There’s something annoying and a tad obnoxious about President Obama’s “evolving” non-position on same-sex marriage. Later today, he may clarify.
In 2008, candidate Obama ran as someone who favored civil unions but not marriage for gays and lesbians. During his term he has done done away with the U.S. military’s way-too-cute Don’t-Ask-Don’t-Tell policy on gay soldiers and he announced at one point that his views on full marriage rights were “evolving.”
If you think about the word “evolving,” it suggests that he is on his way to crossing the rubicon to full support. But after a while, leaving yourself in “evolving” status seems like a dodge. Since this is an election, Americans are entitled to know what his policy will be if he wins a second term.
And, since this is an election year and since support for gay marriage varies widely on a state-by-state and voting-bloc-by-voting-bloc basis, it’s impossible to take the politics out of any presidential/candidate-ential utterances on the topic.
For example, North Carolina — a swing state that Obama carried in 2008 and one of the nine states where Obama has begun advertising — voted just yesterday by an overwhelming 61-39 percent to embed a same-sex marriage ban in the state Constitution. The Washington Post notes that about one in six of the top “bundlers” for Obama (those are key fund-raisers who bundle together a lot of contributions) are gay.

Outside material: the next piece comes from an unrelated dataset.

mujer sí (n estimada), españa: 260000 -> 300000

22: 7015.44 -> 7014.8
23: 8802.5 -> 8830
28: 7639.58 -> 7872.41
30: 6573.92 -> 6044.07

As you have probably heard (because everyone’s been talking about it this week), Vice President Joe Biden said on “Meet the Press” Sunday that he is “absolutely comfortable” with full equality for same-sex couples. He didn’t explicitly speak for Obama. Punditland has been guessing whether this was a coordinated rollout of a new administration position or whether Biden just decided to give a fairly candid answer to a direct question.
This morning comes news that Obama will sit down this afternoon with Robin Roberts, co-anchor of ABC’s “Good Morning America,” for an interview that will include an update on his evolving thinking. ABC says it will air some excerpts later in the day. They haven’t specified when that might occur, but the ABC evening news (5:30 our time on KSTP Channel 5) would be a likely place to see what Obama said, although it’s quite possible elements of the conversation will leak out during the afternoon.
It should be noted that defining marriage is fundamentally a state issue. At a federal level, the big deal would be the Defense of Marriage Act (DOMA), which establishes that for purposes of federal rights and benefits — for example, the question of whether a gay partner would be treated as a spouse for things like Social Security benefits — only a heterosexual marriage is recognized. But Obama already decided, in February, that his administration would not defend the constitutionality of DOMA in a federal court challenge, another clue as to the direction in which he has been evolving.